In this small record shop I found out, in effect, for half their price these three CDS of free jazz and contemporary music. Two are double albums. As I discovered at home, listening to them, they were worth the price and the time I spent listening to them. The first album is a piano trio by an old acquaintance of this blog: pianist Matthew Shipp, in a collaboration with long time collaborator bassist Michael Bisio and drummer Norman Taylor Baker. The CD is titled Piano Song and it was released by Shipp’s label Thirsty Ear in 2017. It is the most recent release of the three I’ll write about in this post.
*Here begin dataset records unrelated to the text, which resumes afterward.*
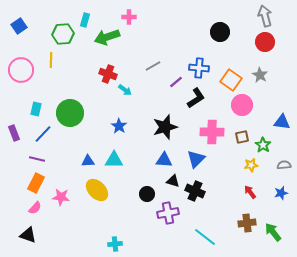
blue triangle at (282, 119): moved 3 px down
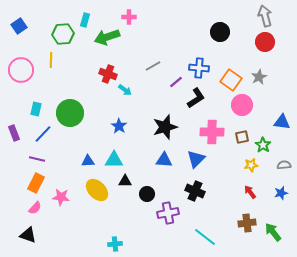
gray star at (260, 75): moved 1 px left, 2 px down; rotated 14 degrees clockwise
black triangle at (173, 181): moved 48 px left; rotated 16 degrees counterclockwise
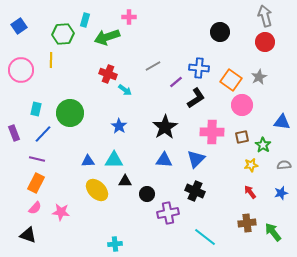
black star at (165, 127): rotated 15 degrees counterclockwise
pink star at (61, 197): moved 15 px down
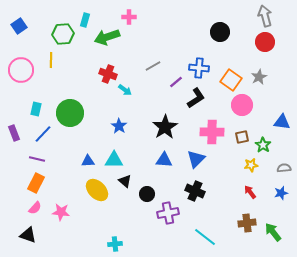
gray semicircle at (284, 165): moved 3 px down
black triangle at (125, 181): rotated 40 degrees clockwise
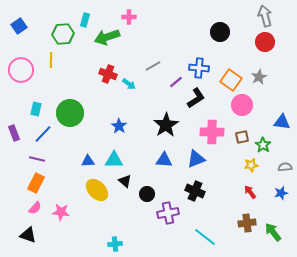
cyan arrow at (125, 90): moved 4 px right, 6 px up
black star at (165, 127): moved 1 px right, 2 px up
blue triangle at (196, 159): rotated 24 degrees clockwise
gray semicircle at (284, 168): moved 1 px right, 1 px up
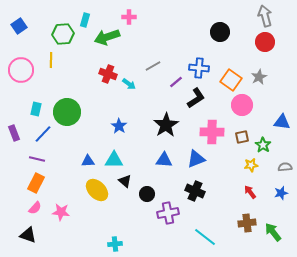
green circle at (70, 113): moved 3 px left, 1 px up
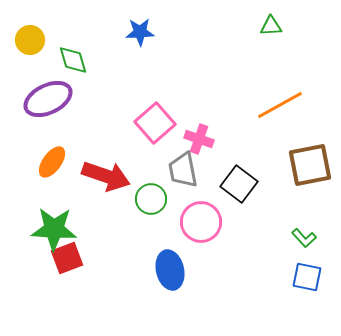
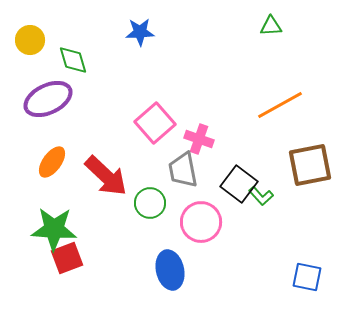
red arrow: rotated 24 degrees clockwise
green circle: moved 1 px left, 4 px down
green L-shape: moved 43 px left, 42 px up
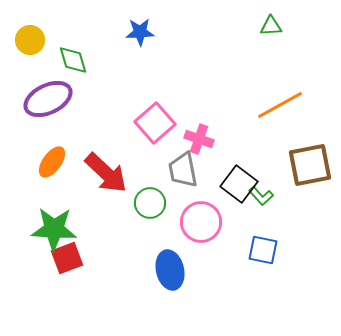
red arrow: moved 3 px up
blue square: moved 44 px left, 27 px up
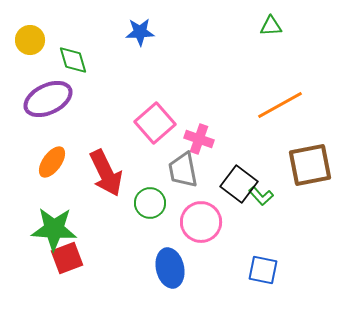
red arrow: rotated 21 degrees clockwise
blue square: moved 20 px down
blue ellipse: moved 2 px up
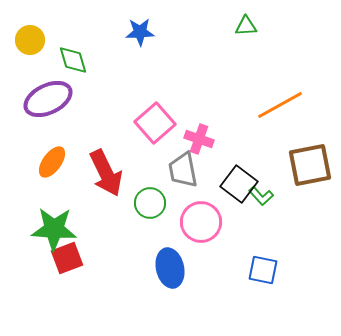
green triangle: moved 25 px left
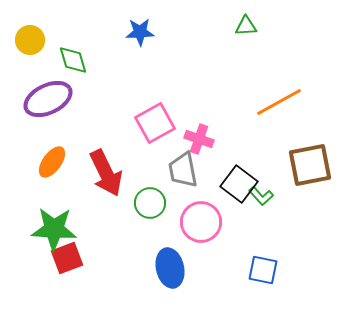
orange line: moved 1 px left, 3 px up
pink square: rotated 12 degrees clockwise
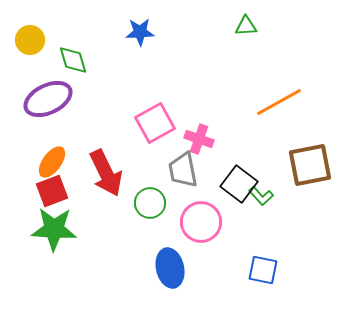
red square: moved 15 px left, 67 px up
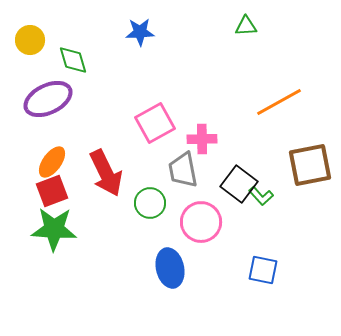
pink cross: moved 3 px right; rotated 20 degrees counterclockwise
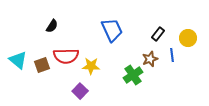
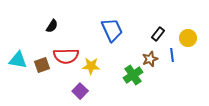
cyan triangle: rotated 30 degrees counterclockwise
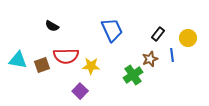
black semicircle: rotated 88 degrees clockwise
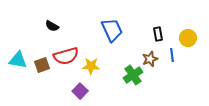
black rectangle: rotated 48 degrees counterclockwise
red semicircle: rotated 15 degrees counterclockwise
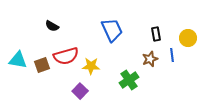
black rectangle: moved 2 px left
green cross: moved 4 px left, 5 px down
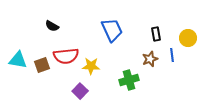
red semicircle: rotated 10 degrees clockwise
green cross: rotated 18 degrees clockwise
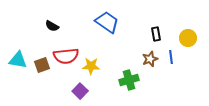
blue trapezoid: moved 5 px left, 8 px up; rotated 30 degrees counterclockwise
blue line: moved 1 px left, 2 px down
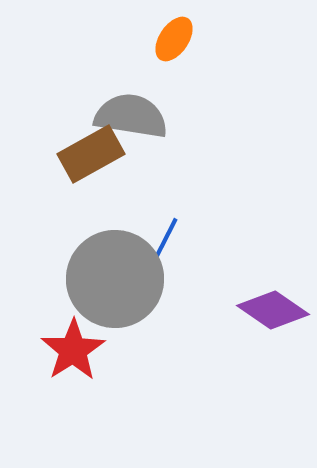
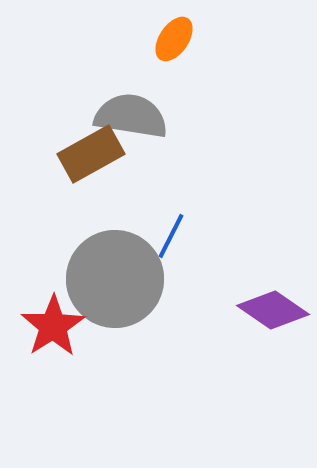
blue line: moved 6 px right, 4 px up
red star: moved 20 px left, 24 px up
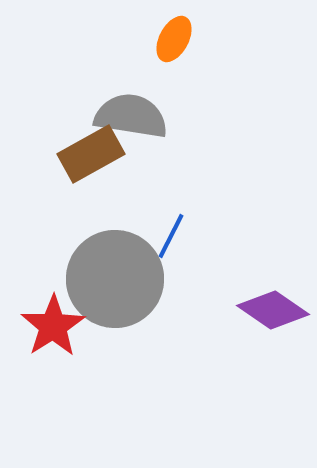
orange ellipse: rotated 6 degrees counterclockwise
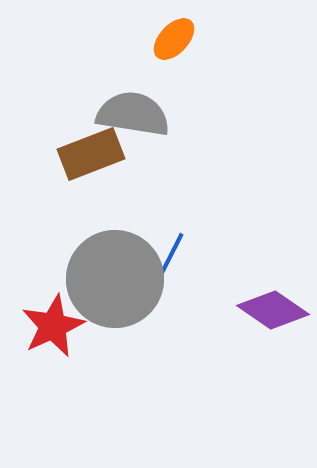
orange ellipse: rotated 15 degrees clockwise
gray semicircle: moved 2 px right, 2 px up
brown rectangle: rotated 8 degrees clockwise
blue line: moved 19 px down
red star: rotated 8 degrees clockwise
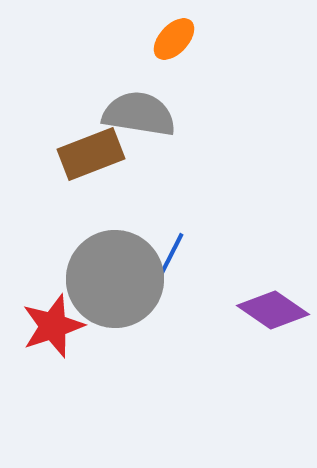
gray semicircle: moved 6 px right
red star: rotated 6 degrees clockwise
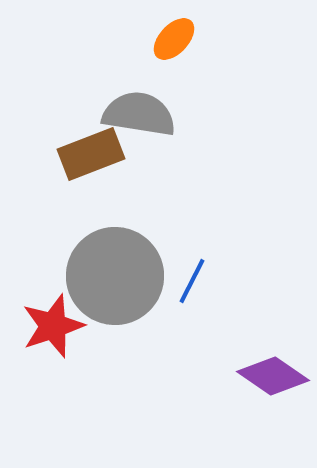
blue line: moved 21 px right, 26 px down
gray circle: moved 3 px up
purple diamond: moved 66 px down
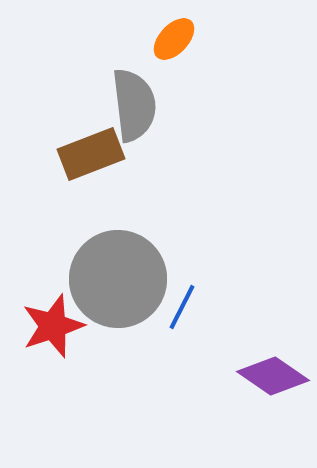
gray semicircle: moved 5 px left, 9 px up; rotated 74 degrees clockwise
gray circle: moved 3 px right, 3 px down
blue line: moved 10 px left, 26 px down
A little disappointed by one of the last outputs by Shipp in a quartet comprising Paul Dunmall, Gereald Cleaver and Joe Morris (here is the review) because of its predictability, I find this other trio album, instead, exquisite, intense, fresh and innovative. Matthew Shipp is, above all, a spiritual musician. The world became aware of him thanks to his work with the great saxophonist David S. Ware, devoted to free jazz and to Ganesh, and thanks to his big open chords and great melodic approach to piano, along with bassist William Parker and many drummers – the one I loved the most was Susie Ibarra – he renowned the great tradition of energy playing, in line with the historical quartet of John Coltrane for the Impulse! label.
That’s why the second, double album in this multiple review article is so important. It is an album by another great pianist – one of the greatest in jazz history to tell you the truth: ‘Muhal’ Richard Abrams, founder of the Association for the Advancement of the Creative Musicians I mentioned in a series of articles about the Art Ensemble of Chicago few years ago. Abrams is a versatile musician: his many records spans through Contemporary Music and Jazz, and if Sightsong, a beautiful album duo with bassist Malachi Favors from the AEoC was a melodic and melancholic output, this other release, titled Sound Dance and issued by PI Recordings in 2011 is dominated by an impressionistic, pointillistic and vibrating style.
The first disc of the set is a duo with saxophonist Fred Anderson, the second features instead George E. Lewis at both trombone and electronics. If during the concert with Anderson it is more clear who is leading and who is accompanying, the second set is the most intriguing for how both the trombone and the electronics are mixing with the piano notes. The drive becomes less evident, almost hidden, and this sensation of uncertainty comes to the listener without a decisive solution, even if the music is capturing the attention with his beauty and peculiarities. After all what we’re listening to is a dialogue, and, as it happens when you speak to another person, sometimes your words are driven more by the person you’re interacting to than by your ideas and concepts. Call it interaction, or relationship: but it’s the same with music and it’s interesting to hear such a thing happening during a performance.
The first disk, instead, features three compositions for large ensemble – one, Jalons, directed by Pierre Boulez driving his Ensemble Intercontemporain, plus Keren, for trombone, and Nomos Alpha for cello. These are all compositions by the late Xenakis, who let apart his stochastic approach to music – you can read my monography about the composer in this blog – but who was always curious about pushing the boundaries of the instruments: so in the compositions for ensemble, as an example, you’ll not find the usual glissandi but notes mostly on the higher pitches.
I’ve written three reviews of old music – the two Xenakis CDs were released by Warner Classics in 2007 – because I wanted to recap a little the meaning and the practice of a music that nowadays is losing part of its how-to. As I wrote in the last multiple review, when I look around myself I mostly feel the struggling and the difficulties of a niche to be issued and to be heard by a larger audience, and the difficulties from the younger musicians to build a vision from an inner to an outer world. But since the world of rock and other contaminations has mostly completely gone, improvised music and the avant garde is still the most important tool to critique our society and imagine something better.
From September, other releases are waiting for us: from the new edition of Coltrane’s Blue Train with a disk of never heard before material, to a couple of new releases by the Japanese enfant terrible Keiji Haino, one with SUMAC. I hope to hear all of this stuff and more, but for the moment I wanna go back to the records I bought during these last years and share with you some hidden gems that maybe you have lost through the years. After all, music is a matter of love, and not a matter of being fashionable.